A ground fault circuit breaker is properly called a ground-fault circuit-interrupter breaker, or simply a GFCI breaker. It installs into a home’s service panel, or breaker box to provides GFCI protection for the entire branch circuit it serves. This installation is commonly used as an alternative to installing GFCI receptacles (outlets) in specific locations where they are required by the local electrical code. GFCI protection aims at protecting users against accidental shock during circuit failures.
Building codes in most areas now require an additional type of protection against sparking for all general-use outlet circuits, known as AFCI protection. While GFCI protection aims to prevent shock, AFCI protection guards against sparking and resulting fire. Where you need to give a circuit both AFCI and GFCI protection, there are special dual-purpose AFCI/GFCI circuit breakers available, which is installed in the same way as a GFCI-only breaker.
Before You Begin
Service panels and breakers are made by many different manufacturers, and they are not universally compatible. When installing a new breaker, the breaker must match the brand and type of panel you have. Consult the breaker and/or panel manufacturer for recommendations.
The new breaker also must carry the appropriate voltage and amperage ratings for the circuit it will protect. Most standard branch circuits are rated for 120 volts and either 15 or 20 amps. Make sure the new breaker has an amperage size appropriate for the circuit: 15 amps for circuits wired with 14-gauge wire, 20 amps for circuits wired with 12-gauge wire.
Installing a circuit breaker involves working near equipment carrying potentially deadly voltage. While the main circuit breaker and all of the branch circuits in the service panel will be shut off for the GFCI breaker installation, the incoming conductors from the utility service and the lugs (terminals) where the conductors connect to the panel remain live at all times. Never touch the service lines or the lugs while working in the service panel.

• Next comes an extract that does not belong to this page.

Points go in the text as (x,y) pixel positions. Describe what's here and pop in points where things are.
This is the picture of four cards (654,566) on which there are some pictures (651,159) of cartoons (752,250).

Standard vs. GFCI Breakers
Both standard and GFCI breakers are single-pole breakers that occupy one slot on a service panel and connect to the “hot” circuit wire, usually a black wire. The main difference between the two types of breakers involves the neutral connection. With a standard breaker, the neutral circuit wire (usually white) connects to the neutral bus bar on the service panel; it does not connect to the breaker. But with a GFCI or AFCI/GFCI breaker, the neutral circuit wire connects instead to a neutral terminal on the breaker. The GFCI or AFCI/GFCI breaker also has short, coiled, white neutral wire preinstalled on the breaker; this pigtail connects to the neutral bus bar in the service panel.

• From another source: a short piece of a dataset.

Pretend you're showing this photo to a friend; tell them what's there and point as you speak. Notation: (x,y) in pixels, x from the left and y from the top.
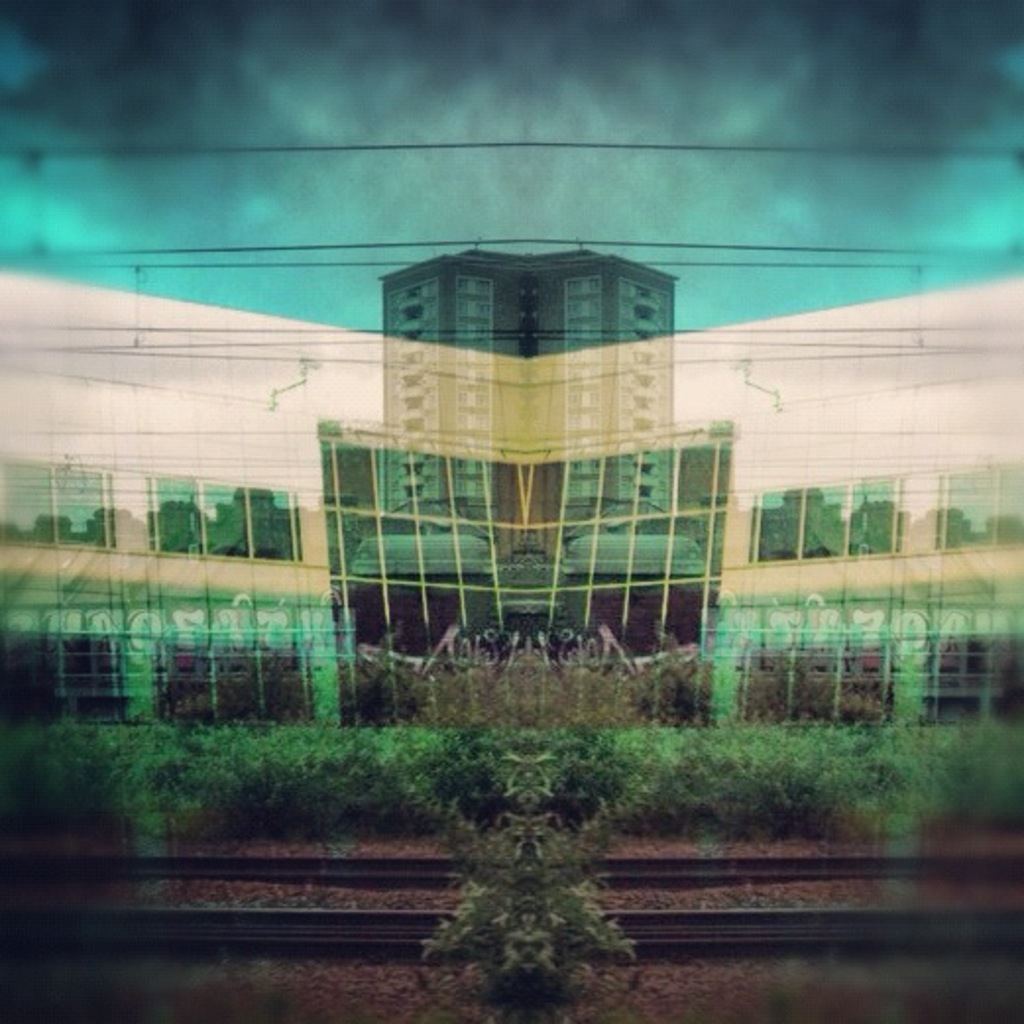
In this picture I can see building (351,491), few plants (426,822) and couple of railway tracks (823,866) and I can see sky (589,67).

It’s critical that you connect the hot circuit wire to the “hot” or “load” terminal on the GFCI breaker and the neutral circuit wire to the neutral terminal. Mixing these up reverses the polarity of the circuit and may mean the breaker does not provide GFCI protection to the circuit—even if the breaker’s test button works normally.
When to Call a Professional
Although the technical skills required for installing a GFCI or AFCI/GFCI circuit breaker are fairly simple, the potential for fatal shock means this is a project that you should not attempt if you aren’t entirely confident of your DIY electrical skills. And in some areas, local codes do not allow unlicensed homeowners to do this work.
Call a licensed electrician if your code requires it, or if you’re not completely confident in your abilities. This is a basic, affordable service call that should take the electrician less than an hour to complete.